### STUDY TEXT
*** Begin section ***
Slack digest for #general - 2018-01-17

Apache Pulsar Slack Wed, 17 Jan 2018 11:10:20 -0800

2018-01-16 19:11:30 UTC - Daniel Ferreira Jorge: do you see what I mean? 
basically, it is impossible to reprocess old data with pulsar using 
subscriptions (which is on of the strong features that pulsar have over kafka, 
being able to act as a streaming platform and a queue)
----
2018-01-16 19:13:41 UTC - Daniel Ferreira Jorge: What is the lifecycle of a 
subscription? If I don't have any consumers consuming from it, will it still 
exist? Because then I can create a bootstrap consumer that will not consume 
anything just as an excuse to create a subscription. Will this work?
----
2018-01-16 19:15:09 UTC - Matteo Merli: &gt; What is the lifecycle of a 
subscription?

Once it’s created, it retains all messages published after that (minus explicit
TTL). Subscriptions can be dropped by explicitely unsubscribing (in `Consumer`
API) or through the REST/CLI .
*** End section ***
### DATA PROVIDED
*** Begin section ***
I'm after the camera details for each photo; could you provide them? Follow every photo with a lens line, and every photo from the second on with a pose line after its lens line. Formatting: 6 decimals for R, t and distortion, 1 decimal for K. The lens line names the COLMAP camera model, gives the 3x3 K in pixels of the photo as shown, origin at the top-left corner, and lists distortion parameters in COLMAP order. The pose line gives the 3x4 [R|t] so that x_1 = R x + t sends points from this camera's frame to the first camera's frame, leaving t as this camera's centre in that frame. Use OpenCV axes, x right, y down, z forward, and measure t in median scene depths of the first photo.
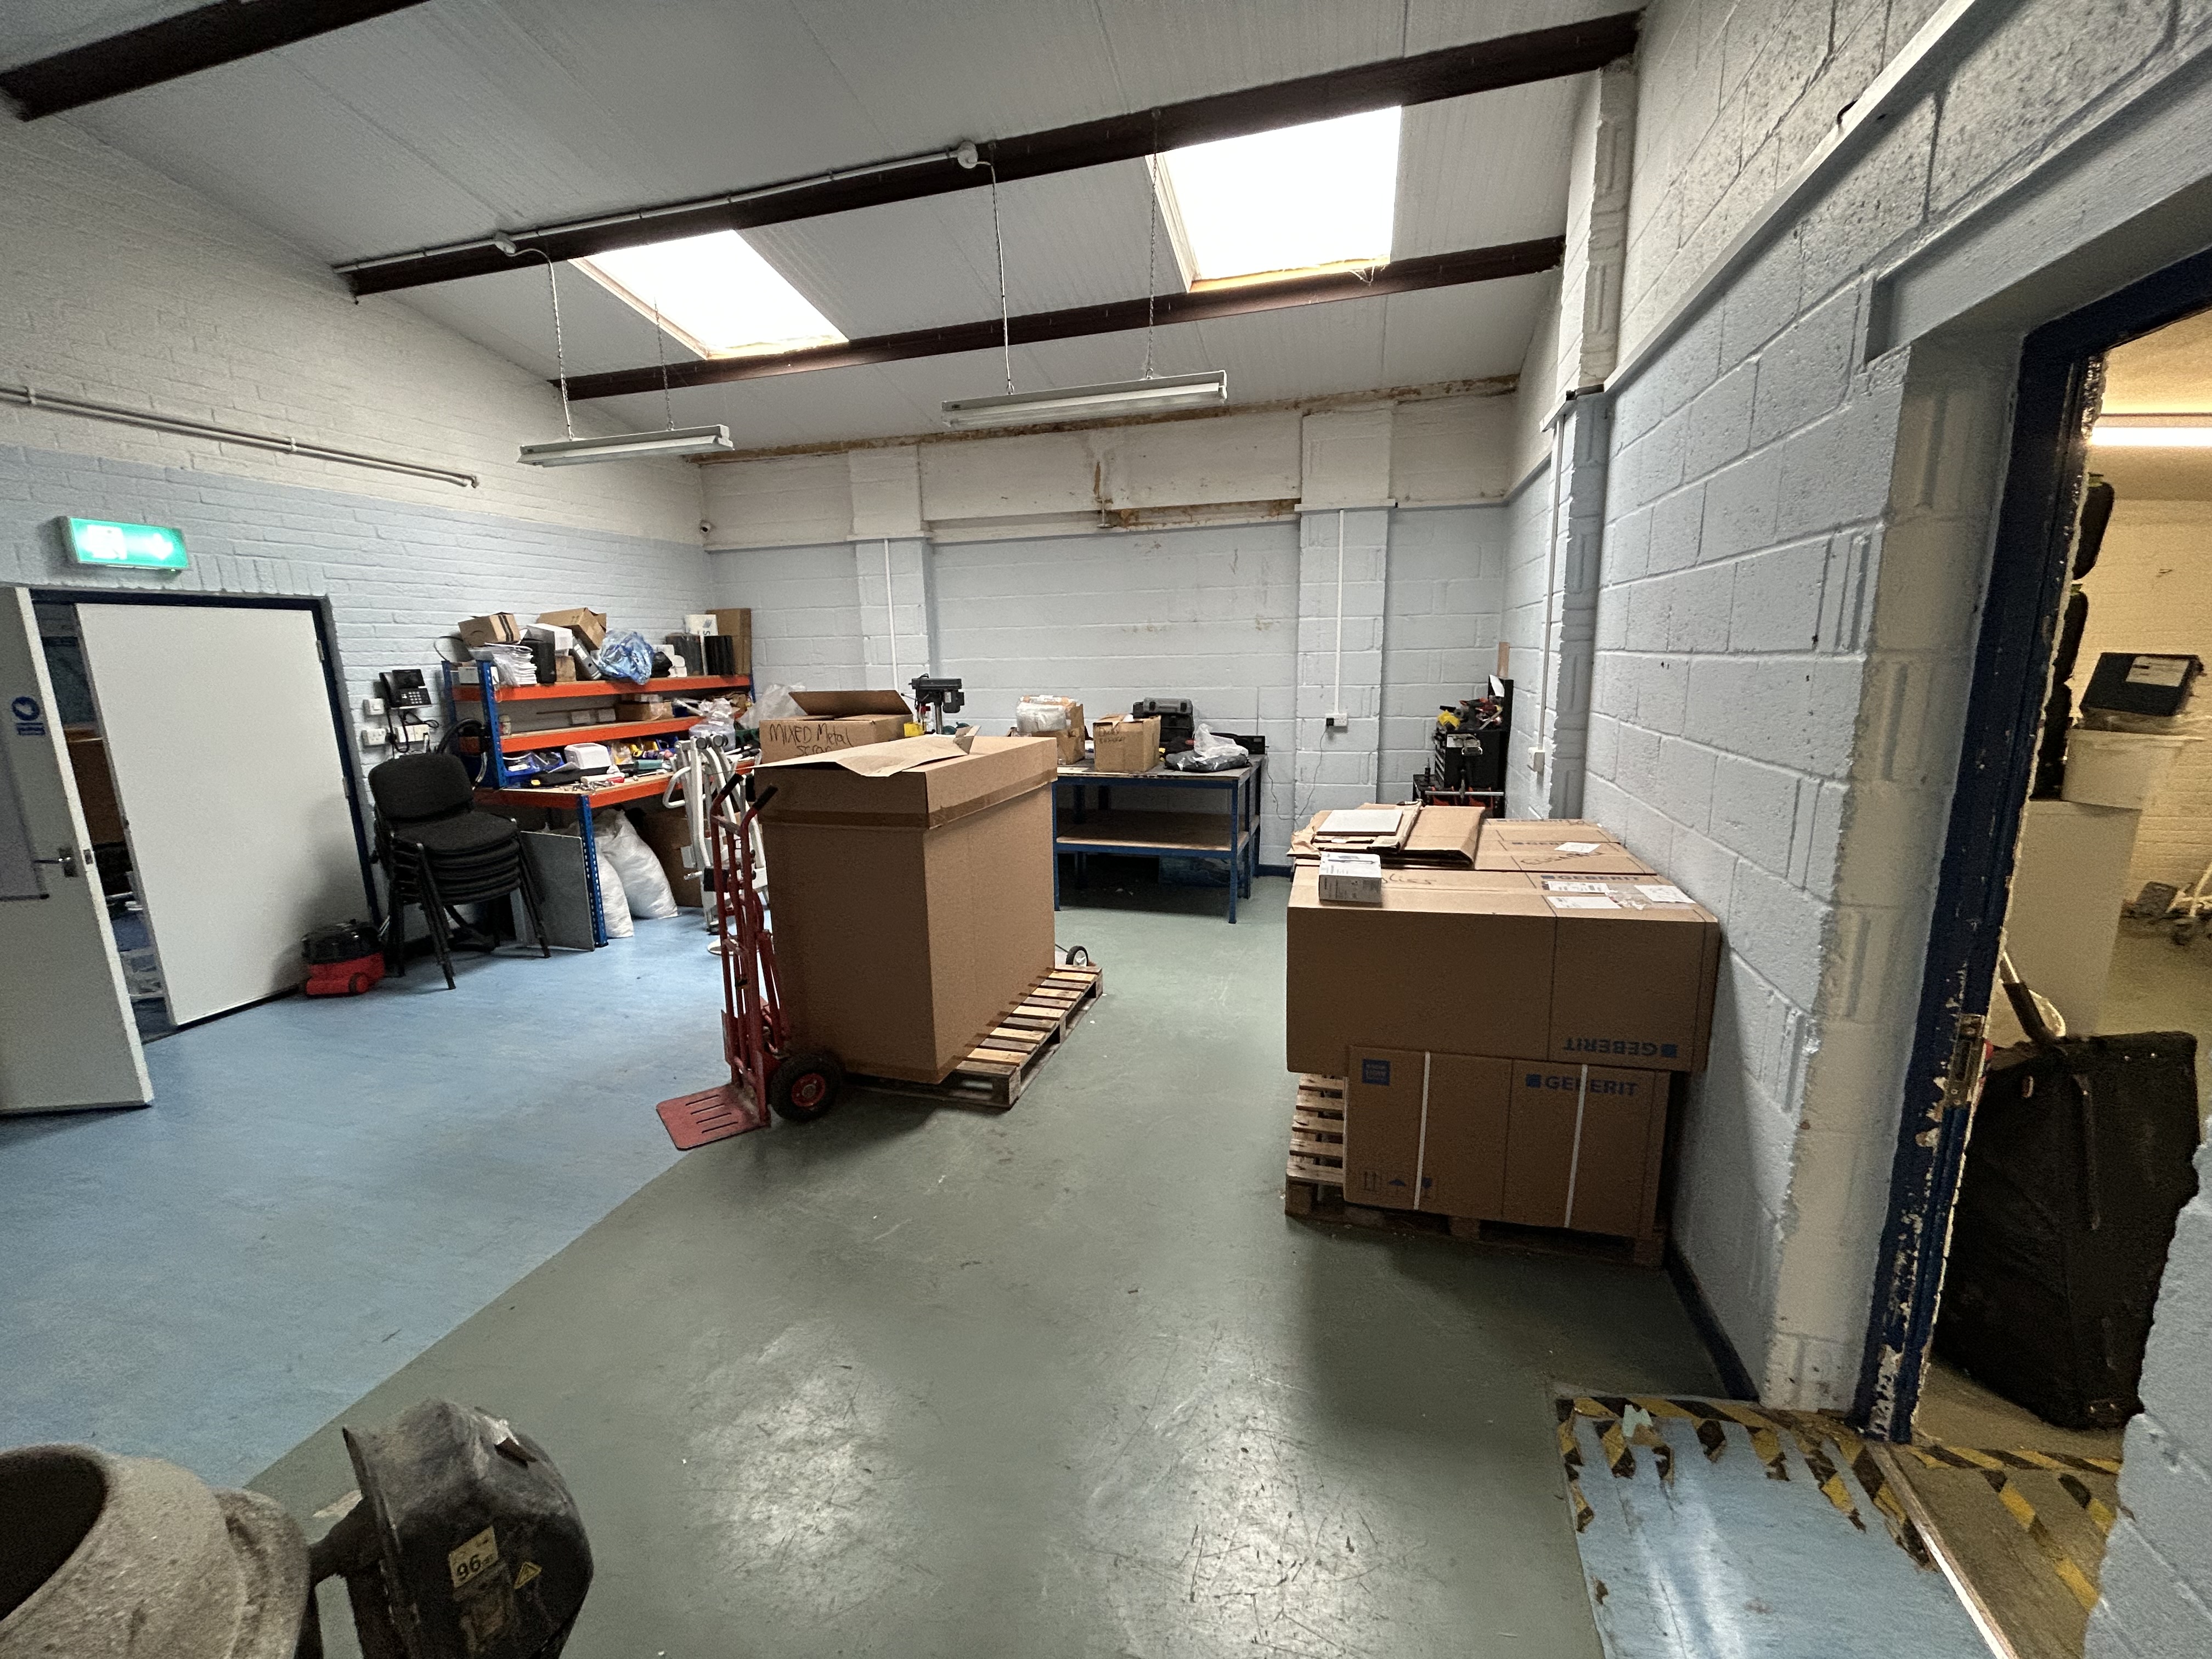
*** End section ***
### TASK TO COMPLETE
Please list the UTC timestamp of every message posted in the Slack digest above.

### ANSWER BELOW
- 2018-01-16 19:11:30 UTC
- 2018-01-16 19:13:41 UTC
- 2018-01-16 19:15:09 UTC